Islamabad: Experts on climate change have called for strict compliance of national climate change policy introduced in the year 2012, urging the government and non-development organizations to join hands for rehabilitation of ‘environmental refugees in Pakistan.
They were expressing their views on the impact of climate change on coastal areas of Sindh in Islamabad on Wednesday.
“How the climate change is threatening the coastal-belt of Sindh” was the subject of discussion.
The webinar was organized by Institute of Regional Studies, Islamabad in collaboration with the Centre of Coastal and Deltaic Studies (CCD), Thatta, and Centre for Environmental Sciences (CES), and Jamshoro of University of Sindh.
IRS President Ambassador Nadeem Riyaz stressed the need to rationalize the approach to deal effectively with the climate challenge so that we could minimize the harmful impacts of environmental changes, particularly in the coastal areas of Sindh.
Civil Society Coalition for Climate Change (CSCCC) CEO Aisha Khan called for a greater understanding of climate change vulnerabilities and their impact on coastal areas.
While highlighting the causes of increasing coastal vulnerabilities, Aisha Khan underscored hydrological changes due to global warming as well as the changes in atmospheric pressure that resulted in frequent storms and cyclones, as the leading cause of rapid degradation of coastal belts.
The situation is alarming as 10 per cent of total population of Sindh is living in the vicinity of coastal areas along with heavy presence of industry that is around 40 per cent, said Aisha Khan.
Sindh’s coastal areas are more prone to cyclones as compared to Baluchistan, she added.
The environmentalist called for a holistic strategic plan that must include coastal land reforms along with other important elements of coastal resilience such as increasing community capacity, and preserving nature.
CCD Director Dr Mukhtar Ahmed Mahar said that climate change has brought a significant change in the coastline morphology of Sindh’s coastal belts.
Dr Mahar added that reduction in sediments, wave activity, rise in the sea level, pollution and over exploitation of coastal resources and wind erosion were causing rapid degeneration of Deltas.
He cautioned further decrease in agricultural activities, livestock and fisheries due to increase in sea intrusions which he said would ultimately impact upon the livelihood of the people living in and around the coastal belts.
Dr Mahar urged scientific intervention, and enhanced collaboration between the stakeholders to mitigate the adverse effects of climate change.
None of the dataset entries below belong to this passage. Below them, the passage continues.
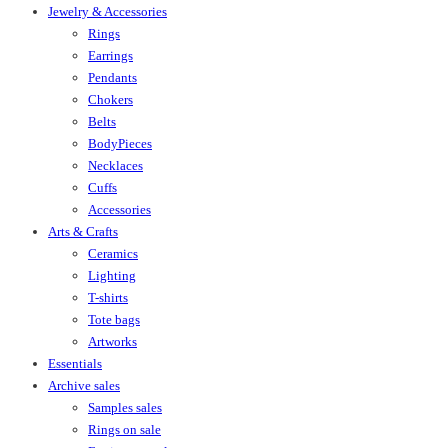
Jewelry & Accessories
Rings
Earrings
Pendants
Chokers
Belts
BodyPieces
Necklaces
Cuffs
Accessories
Arts & Crafts
Ceramics
Lighting
T-shirts
Tote bags
Artworks
Essentials
Archive sales
Samples sales
Rings on sale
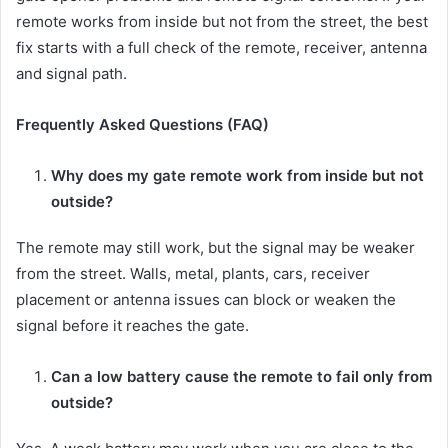
remote works from inside but not from the street, the best
fix starts with a full check of the remote, receiver, antenna
and signal path.
Frequently Asked Questions (FAQ)
Why does my gate remote work from inside but not
outside?
The remote may still work, but the signal may be weaker
from the street. Walls, metal, plants, cars, receiver
placement or antenna issues can block or weaken the
signal before it reaches the gate.
Can a low battery cause the remote to fail only from
outside?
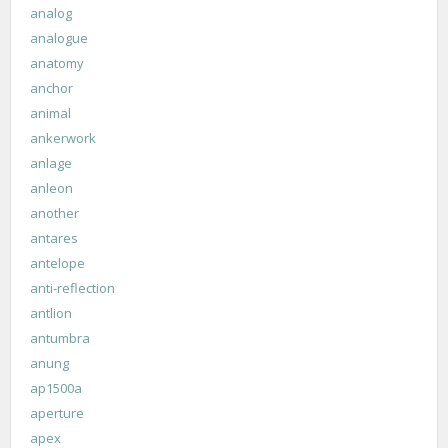
analog
analogue
anatomy
anchor
animal
ankerwork
anlage
anleon
another
antares
antelope
anti-reflection
antlion
antumbra
anung
ap1500a
aperture
apex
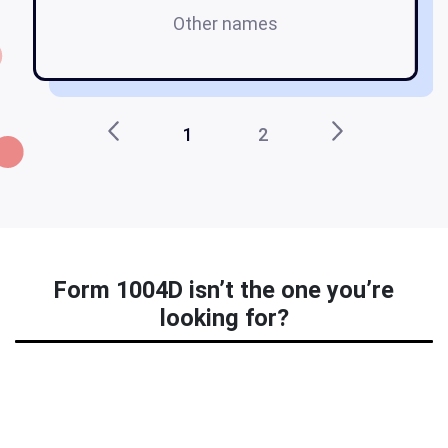
Other names
1
2
Form 1004D isn’t the one you’re
looking for?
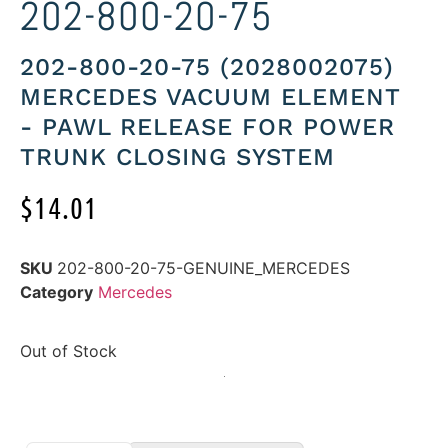
202-800-20-75
202-800-20-75 (2028002075)
MERCEDES VACUUM ELEMENT
- PAWL RELEASE FOR POWER
TRUNK CLOSING SYSTEM
$
14.01
SKU
202-800-20-75-GENUINE_MERCEDES
Category
Mercedes
Out of Stock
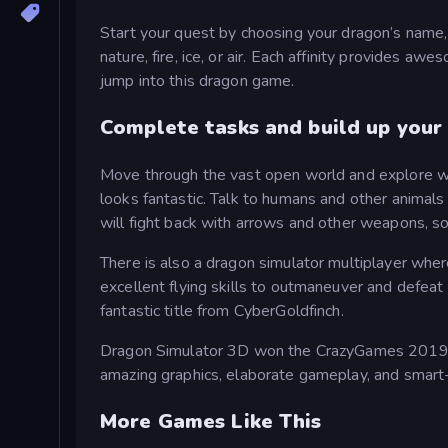
Start your quest by choosing your dragon’s name, c
nature, fire, ice, or air. Each affinity provides 
jump into this dragon game.
Complete tasks and build up your
Move through the vast open world and explore wit
looks fantastic. Talk to humans and other animal
will fight back with arrows and other weapons, so
There is also a dragon simulator multiplayer wher
excellent flying skills to outmaneuver and defeat 
fantastic title from CyberGoldfinch.
Dragon Simulator 3D won the CrazyGames 2019 d
amazing graphics, elaborate gameplay, and smart-
More Games Like This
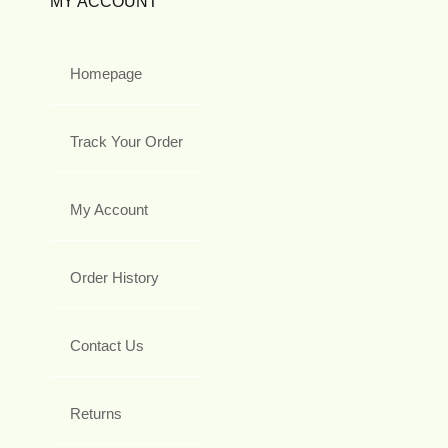
MY ACCOUNT
Homepage
Track Your Order
My Account
Order History
Contact Us
Returns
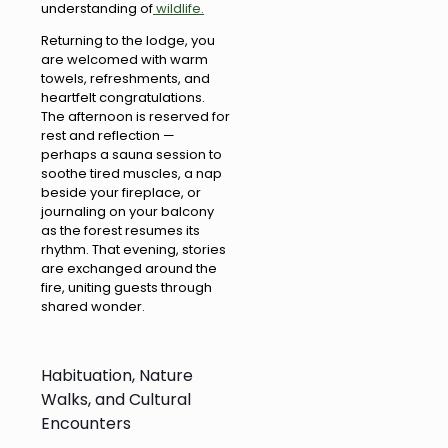
understanding of
wildlife.
Returning to the lodge, you
are welcomed with warm
towels, refreshments, and
heartfelt congratulations.
The afternoon is reserved for
rest and reflection —
perhaps a sauna session to
soothe tired muscles, a nap
beside your fireplace, or
journaling on your balcony
as the forest resumes its
rhythm. That evening, stories
are exchanged around the
fire, uniting guests through
shared wonder.
Habituation, Nature
Walks, and Cultural
Encounters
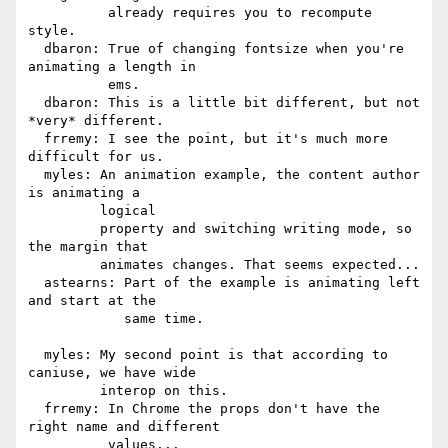
          already requires you to recompute 
style.

  dbaron: True of changing fontsize when you're 
animating a length in

          ems.

  dbaron: This is a little bit different, but not 
*very* different.

  frremy: I see the point, but it's much more 
difficult for us.

  myles: An animation example, the content author 
is animating a

         logical

         property and switching writing mode, so 
the margin that

         animates changes. That seems expected...

  astearns: Part of the example is animating left 
and start at the

            same time.

  myles: My second point is that according to 
caniuse, we have wide

         interop on this.

  frremy: In Chrome the props don't have the 
right name and different

          values...
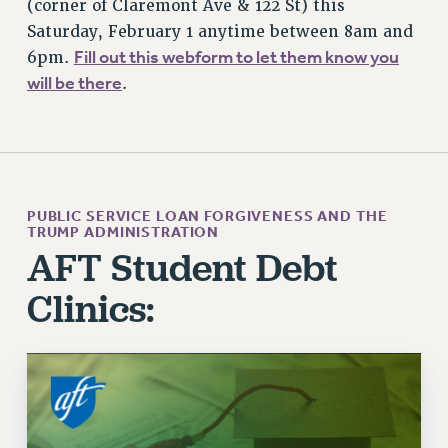
(corner of Claremont Ave & 122 St) this
WEBSITE ARCHIVE (2011-2022)
Saturday, February 1 anytime between 8am and
Fill out this webform to let them know you
6pm.
CONTACT US
will be there
.
PSC/CUNY PRIVACY POLICY
PUBLIC SERVICE LOAN FORGIVENESS AND THE
TRUMP ADMINISTRATION
AFT Student Debt
Clinics:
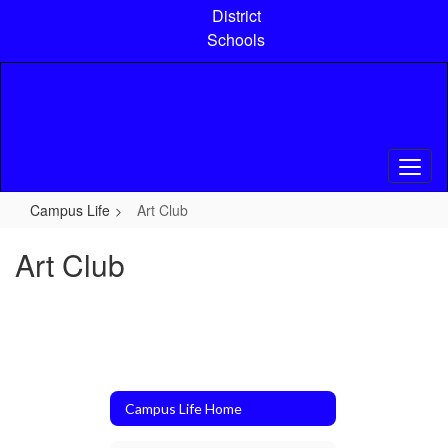
Skip
District
to
Schools
main
content
Campus Life
Art Club
Art Club
Campus Life Home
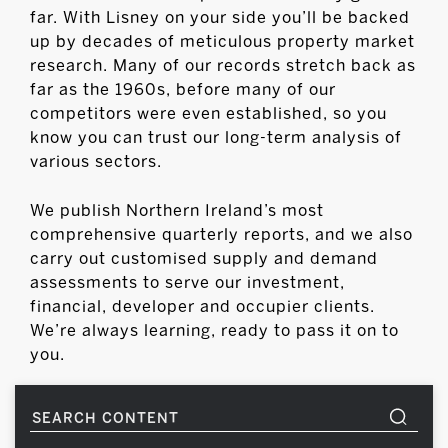
far. With Lisney on your side you’ll be backed
up by decades of meticulous property market
research. Many of our records stretch back as
far as the 1960s, before many of our
competitors were even established, so you
know you can trust our long-term analysis of
various sectors.
We publish Northern Ireland’s most
comprehensive quarterly reports, and we also
carry out customised supply and demand
assessments to serve our investment,
financial, developer and occupier clients.
We’re always learning, ready to pass it on to
you.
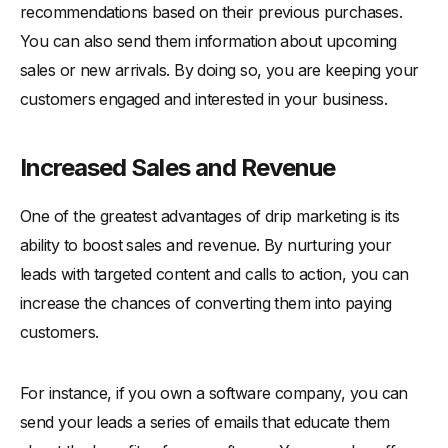
recommendations based on their previous purchases.
You can also send them information about upcoming
sales or new arrivals. By doing so, you are keeping your
customers engaged and interested in your business.
Increased Sales and Revenue
One of the greatest advantages of drip marketing is its
ability to boost sales and revenue. By nurturing your
leads with targeted content and calls to action, you can
increase the chances of converting them into paying
customers.
For instance, if you own a software company, you can
send your leads a series of emails that educate them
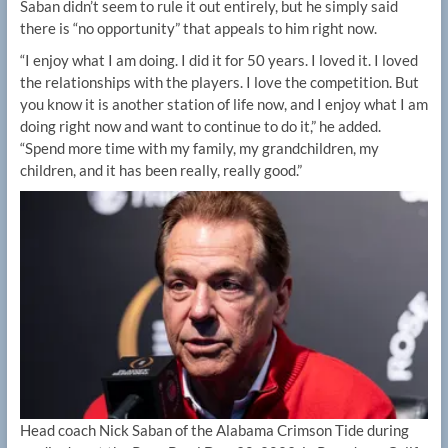
Saban didn’t seem to rule it out entirely, but he simply said
there is “no opportunity” that appeals to him right now.
“I enjoy what I am doing. I did it for 50 years. I loved it. I loved
the relationships with the players. I love the competition. But
you know it is another station of life now, and I enjoy what I am
doing right now and want to continue to do it,” he added.
“Spend more time with my family, my grandchildren, my
children, and it has been really, really good.”
Head coach Nick Saban of the Alabama Crimson Tide during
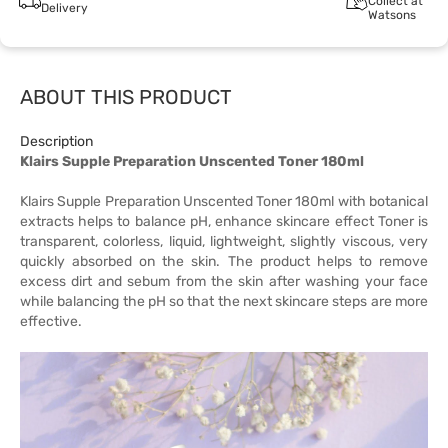
Collect at
Delivery
Watsons
ABOUT THIS PRODUCT
Description
Klairs Supple Preparation Unscented Toner 180ml
Klairs Supple Preparation Unscented Toner 180ml with botanical
extracts helps to balance pH, enhance skincare effect Toner is
transparent, colorless, liquid, lightweight, slightly viscous, very
quickly absorbed on the skin. The product helps to remove
excess dirt and sebum from the skin after washing your face
while balancing the pH so that the next skincare steps are more
effective.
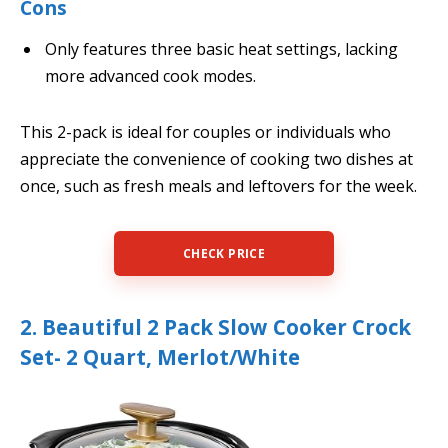
Cons
Only features three basic heat settings, lacking
more advanced cook modes.
This 2-pack is ideal for couples or individuals who
appreciate the convenience of cooking two dishes at
once, such as fresh meals and leftovers for the week.
CHECK PRICE
2. Beautiful 2 Pack Slow Cooker Crock
Set- 2 Quart, Merlot/White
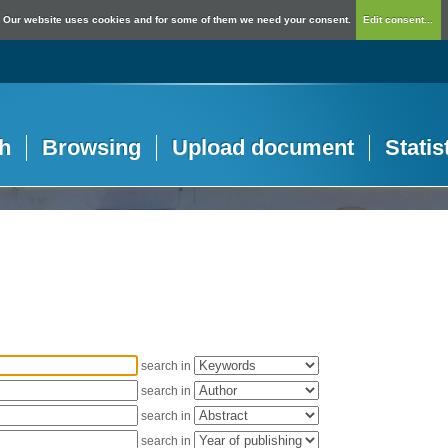
Our website uses cookies and for some of them we need your consent.
Edit consent...
h
Browsing
Upload document
Statis
search in
search in
search in
search in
Assistant Professor at CES Dr Amanullah apprised the audience that the increase in the use of fossil fuels, and the deforestation was primarily causing the environmental changes in Pakistan.
Though, the country’s share in the rising global greenhouse gas emissions is minimal yet its impact is extremely consequential, he added.
Sea intrusions, cyclones and coastal pollution were also echoed by Dr Amanullah as the leading cause of coastal degradation along with the reduction in environmental flows, and exploitation of coastal resources.